No nos olvidemos de que somos los herederos mestizos del saqueo conquistador y el malón mapuche. Por eso a nuestros políticos hay que recordarles que no pueden tener tropas en Haití si no tienen suficientes carabineros en Puente Alto. Que no pueden aplaudir a un adolescente por protestar con capucha y después criticarlo porque la use para robar un museo. La barra brava no entiende de sutilezas, el mensaje de tolerancia cero con el delito tiene que ser consistente.
Delincuentes y policías son racionales.
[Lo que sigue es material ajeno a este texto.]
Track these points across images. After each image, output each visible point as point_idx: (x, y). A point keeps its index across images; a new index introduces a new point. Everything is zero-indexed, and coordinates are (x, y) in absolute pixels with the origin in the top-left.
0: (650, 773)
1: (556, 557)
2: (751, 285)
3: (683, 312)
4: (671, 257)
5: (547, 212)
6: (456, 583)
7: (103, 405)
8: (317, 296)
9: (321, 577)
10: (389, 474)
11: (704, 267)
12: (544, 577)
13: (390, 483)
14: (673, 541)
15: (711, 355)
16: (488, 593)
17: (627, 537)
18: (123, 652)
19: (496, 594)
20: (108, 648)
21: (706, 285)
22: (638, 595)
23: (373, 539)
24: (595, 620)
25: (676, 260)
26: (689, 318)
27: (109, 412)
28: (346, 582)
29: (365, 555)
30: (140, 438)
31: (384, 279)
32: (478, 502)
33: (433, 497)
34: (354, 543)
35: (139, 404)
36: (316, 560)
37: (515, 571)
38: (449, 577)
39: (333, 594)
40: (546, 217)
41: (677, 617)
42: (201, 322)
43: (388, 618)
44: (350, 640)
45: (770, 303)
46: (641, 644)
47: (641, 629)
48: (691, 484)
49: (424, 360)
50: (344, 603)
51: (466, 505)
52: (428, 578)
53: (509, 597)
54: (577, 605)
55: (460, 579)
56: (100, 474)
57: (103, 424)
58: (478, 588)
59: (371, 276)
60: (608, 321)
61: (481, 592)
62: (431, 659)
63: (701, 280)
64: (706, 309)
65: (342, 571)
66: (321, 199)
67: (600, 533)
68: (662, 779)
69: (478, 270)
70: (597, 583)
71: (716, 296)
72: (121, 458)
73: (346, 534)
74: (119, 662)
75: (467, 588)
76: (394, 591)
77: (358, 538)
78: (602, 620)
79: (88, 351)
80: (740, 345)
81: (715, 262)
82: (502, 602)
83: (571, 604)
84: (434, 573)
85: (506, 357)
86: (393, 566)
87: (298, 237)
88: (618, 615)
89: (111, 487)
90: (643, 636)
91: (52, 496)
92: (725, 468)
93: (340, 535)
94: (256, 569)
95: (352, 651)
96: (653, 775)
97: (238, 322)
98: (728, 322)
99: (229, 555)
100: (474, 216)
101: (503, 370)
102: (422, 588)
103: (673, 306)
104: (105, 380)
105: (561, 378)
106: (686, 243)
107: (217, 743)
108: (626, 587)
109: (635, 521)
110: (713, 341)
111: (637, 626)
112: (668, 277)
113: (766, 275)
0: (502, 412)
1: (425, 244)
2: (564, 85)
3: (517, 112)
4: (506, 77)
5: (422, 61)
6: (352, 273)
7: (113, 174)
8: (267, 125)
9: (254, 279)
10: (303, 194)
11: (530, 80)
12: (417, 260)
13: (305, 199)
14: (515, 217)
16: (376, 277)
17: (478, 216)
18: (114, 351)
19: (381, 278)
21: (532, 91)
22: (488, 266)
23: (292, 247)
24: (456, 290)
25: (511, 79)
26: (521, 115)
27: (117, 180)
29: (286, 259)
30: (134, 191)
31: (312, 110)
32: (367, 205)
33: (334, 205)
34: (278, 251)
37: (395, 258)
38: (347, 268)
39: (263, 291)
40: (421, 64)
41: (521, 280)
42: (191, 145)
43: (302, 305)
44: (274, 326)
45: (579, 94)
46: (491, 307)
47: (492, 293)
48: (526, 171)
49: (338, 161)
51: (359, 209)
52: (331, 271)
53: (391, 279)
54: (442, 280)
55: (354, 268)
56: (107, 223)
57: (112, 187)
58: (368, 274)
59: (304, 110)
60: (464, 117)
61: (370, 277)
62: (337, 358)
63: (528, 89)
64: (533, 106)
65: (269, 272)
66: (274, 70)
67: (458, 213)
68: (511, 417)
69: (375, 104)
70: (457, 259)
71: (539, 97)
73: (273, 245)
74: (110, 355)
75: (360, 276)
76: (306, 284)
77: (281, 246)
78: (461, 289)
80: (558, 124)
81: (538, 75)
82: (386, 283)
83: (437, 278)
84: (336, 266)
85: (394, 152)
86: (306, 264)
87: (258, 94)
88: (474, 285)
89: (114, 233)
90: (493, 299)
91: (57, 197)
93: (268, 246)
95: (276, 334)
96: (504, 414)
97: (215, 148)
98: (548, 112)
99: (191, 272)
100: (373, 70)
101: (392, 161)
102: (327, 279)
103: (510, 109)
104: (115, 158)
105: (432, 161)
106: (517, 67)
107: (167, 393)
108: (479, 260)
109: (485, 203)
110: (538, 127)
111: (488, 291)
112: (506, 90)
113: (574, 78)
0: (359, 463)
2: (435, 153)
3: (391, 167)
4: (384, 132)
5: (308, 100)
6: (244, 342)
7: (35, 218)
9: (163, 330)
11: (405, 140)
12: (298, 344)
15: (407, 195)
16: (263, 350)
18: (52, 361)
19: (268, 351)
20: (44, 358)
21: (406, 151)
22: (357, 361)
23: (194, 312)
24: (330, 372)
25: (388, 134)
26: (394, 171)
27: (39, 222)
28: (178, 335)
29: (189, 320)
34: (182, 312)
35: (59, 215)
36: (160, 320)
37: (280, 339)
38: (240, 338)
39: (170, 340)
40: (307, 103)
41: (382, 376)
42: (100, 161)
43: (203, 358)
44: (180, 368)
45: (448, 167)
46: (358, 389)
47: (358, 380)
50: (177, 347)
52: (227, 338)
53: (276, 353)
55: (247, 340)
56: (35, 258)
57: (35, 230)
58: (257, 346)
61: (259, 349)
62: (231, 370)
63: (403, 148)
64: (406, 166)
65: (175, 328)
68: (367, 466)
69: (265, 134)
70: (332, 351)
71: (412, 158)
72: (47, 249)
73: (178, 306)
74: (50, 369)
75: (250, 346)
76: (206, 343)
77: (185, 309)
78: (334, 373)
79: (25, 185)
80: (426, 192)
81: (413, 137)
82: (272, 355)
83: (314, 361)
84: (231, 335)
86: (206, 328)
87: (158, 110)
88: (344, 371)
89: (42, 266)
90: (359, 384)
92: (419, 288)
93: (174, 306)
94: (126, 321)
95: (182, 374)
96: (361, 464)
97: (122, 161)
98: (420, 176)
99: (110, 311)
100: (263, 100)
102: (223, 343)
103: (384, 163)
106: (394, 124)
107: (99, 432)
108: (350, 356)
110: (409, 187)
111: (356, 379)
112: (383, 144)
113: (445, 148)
Una persona roba de noche, en vez de trabajar de día, porque le conviene: trabaja menos y gana más. Hay que subirle el costo alternativo de robar. Los carabineros prefieren controlar el tránsito en la carretera que perseguir ladrones, porque es menos peligroso. Hay que bajarle el mérito a sacar partes y subirle a perseguir malandras.
El premio Nobel Gary Becker demostró que el mejor disuasivo para la delincuencia es reglas claras, altas probabilidades de captura y condenas expeditas. Pero en Chile preferimos legislar en vez de aplicar leyes; endurecer penas en vez de aplicar las que hay; empatizar con la turba en vez de respaldar a la policía; culpar a la sociedad en vez de a los ladrones. Mejorar la seguridad es sencillo. Ello no requiere de más leyes, sólo de carácter para hacer cumplir las que hay.